Broadly, there are two ways to trade a superstar in the NBA. Neither is the way to win a NBA title, at least in the short- to medium-term, of course—that's for the teams that receive the superstars, and there's not a collective bargaining agreement that can or will change that. But neither is necessarily wrong, although there are of course wrong ways to do it. Dell Demps, who I guess is still nominally the general manager for the New Orleans Hornets, has now successfully executed both types of superstar trades.
But because of Demps' boss—who is, in one sense, David Stern, and in another sense apparently a rump (as in ass-ish) faction of the loudest, most loutish and most manifestly worst NBA owners—neither of these trades has actually happened. The How U/quantum-whatever aspect of these trades-that-are-not-in-fact-trades has a chaos theory-ish abstraction about it. The actual ripple-out effect upon the league from these non-trades, visualized nicely by Pro Basketball Talk's Rob Mahoney, are an example of actual chaos. It's tough to see how Demps, or anyone, could trade Paul at this point—how he could get a package in return better than the two he has already negotiated, while simultaneously meeting the opaque criteria and satisfying the multiple honkingly ignorant interests of his various boss(es). At the risk of belaboring this:
In the first instance, Demps traded Chris Paul as part of a three-team deal that brought back Luis Scola, Kevin Martin, Lamar Odom, Goran Dragic and a first-round draft pick. All are on reasonable contracts with no more than a couple of years remaining; Dragic is on his rookie deal, and Odom is the NBA's defending Sixth Man of the Year. This is how you trade a superstar if you are not planning upon rebuilding in the short term: Demps traded the NBA's best point guard and got back a new starting lineup comprised of valuable and accomplished players who could be further parlayed into other players or picks or savings or whatever at the trading deadline if that starting lineup isn't keeping the team competitive, solvent, and appealing enough to convince a prospective owner that New Orleans is a viable destination both for delicious sandwiches and high-quality basketball. It's not perfect, if only because basketball is complicated enough that the total-internal-organ-transplant model doesn't necessarily add up to the sum-PER of the players involved. But it's one way to trade a superstar. For "basketball reasons"—and certainly not because a widely ridiculed mortgage broker wrote an eyes-only email in the most unctuously please-advise-y corporate English—that trade was unacceptable to Stern, who vetoed it.

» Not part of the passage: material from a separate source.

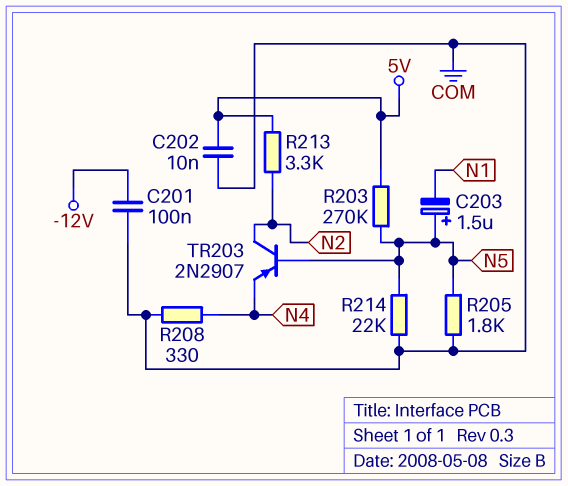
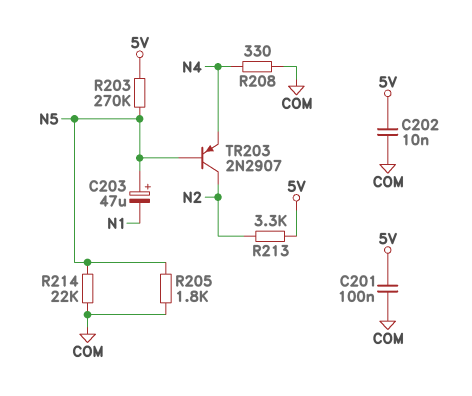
C201: 100nF (-12V, COM) -> 100nF (5V, COM)
C203: 1.5uF (plus N5, minus N1) -> 47uF (plus N5, minus N1)

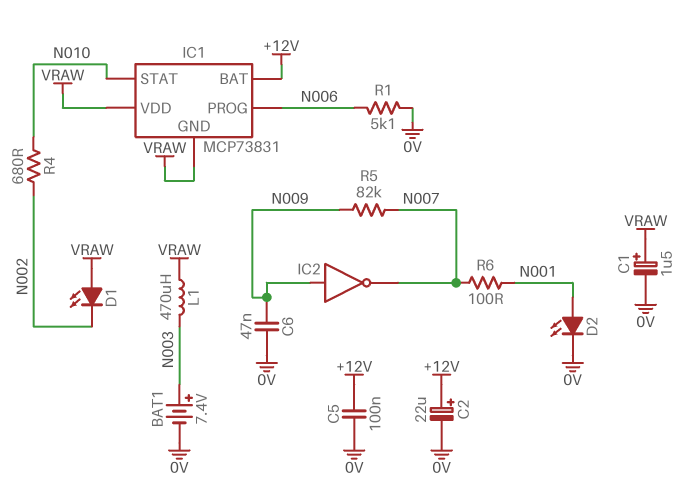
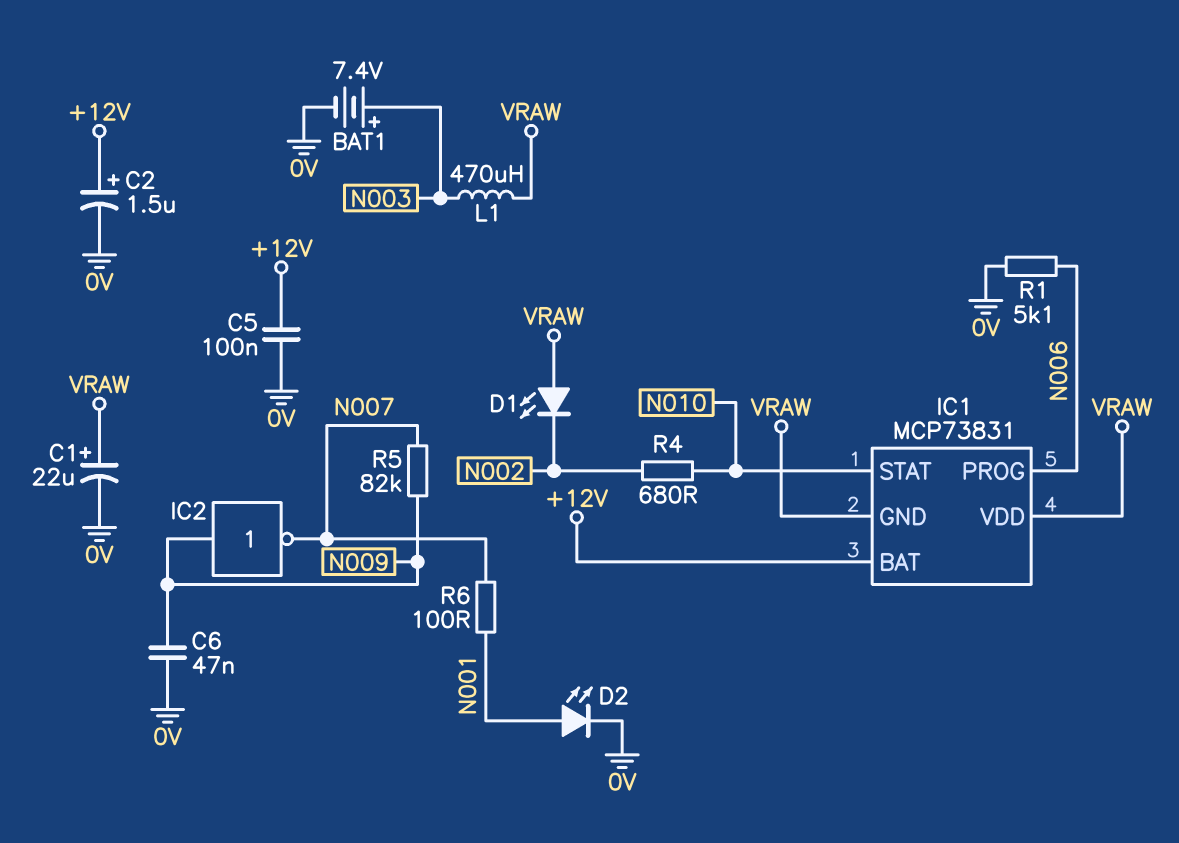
C1: 1.5uF (plus VRAW, minus 0V) -> 22uF (plus VRAW, minus 0V)
C2: 22uF (plus +12V, minus 0V) -> 1.5uF (plus +12V, minus 0V)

We've been over this.
Demps then tried to make the second, gut-renovation type of deal. In this one, he flipped Paul to the Los Angeles Clippers—property of an even more unloved and universally ridiculed billionaire pustulence, not that it matters—for a package of cheap and promising young players, an expiring deal, and a pick that is likely to be at or near the top of next year's draft. The haul here was pretty good, too: quicksilver combo guard Eric Bledsoe, nascent Odom-type Al-Farouq Aminu, gimpy-and-well-compensated bowhunting big man Chris Kaman, and an unprotected lottery pick from the eminently in need of lottery-protection Minnesota Timberwolves. This would make the Hornets worse next year, but also notably less expensive to pay, and thus perhaps more appealing to a buyer. With Bledsoe and Aminu in the bank and a pair of lottery picks—that is presuming that DJ Mbenga, Trevor Ariza and the other six players currently on the New Orleans roster do not carry the team to a playoff berth—in a loaded draft, the Hornets would be set up for a Thunder-style buildout on a fairly rapid timetable, provided they get lucky with the picks, and then get those picks right. Today, Stern vetoed that deal, too, and reportedly has taken the responsibility for making a deal from Demps and given it to his deputies. There wasn't even a reason given this time, besides the Clippers' unwillingness to include Eric Gordon in the deal.
Of course, you already know all this, and you almost certainly already know that Dell Demps is not to blame for the fact that, two weeks before the season starts, his team consists of six players under contract and a supremely valuable superstar holdout for whom he has twice been denied any value at all via trade. But when you cast your mind back, years hence, to the NBA's tribulation time—and, honestly, if this shit does not wind up in court sooner than later, it will be astounding—it might help to remember the specifics of the moment.
Sometime between now and then, we will find out just what the hell David Stern is thinking, and whether this is a result of the Defective Billionaire Lobby portion of the NBA owners' community spitefully burning down its own McMansion or a simple, spectacularly out-of-touch manifestation of Stern's manifest and spectacular out-of-touchness. For now, all we can do is soak in it, and wonder anew and again at the damage that impunity, money and distance can do to even a smart person's capacity for wise judgment, and at how the man who was once sport's greatest administrator could become something so unlike a leader, and so much like a boss.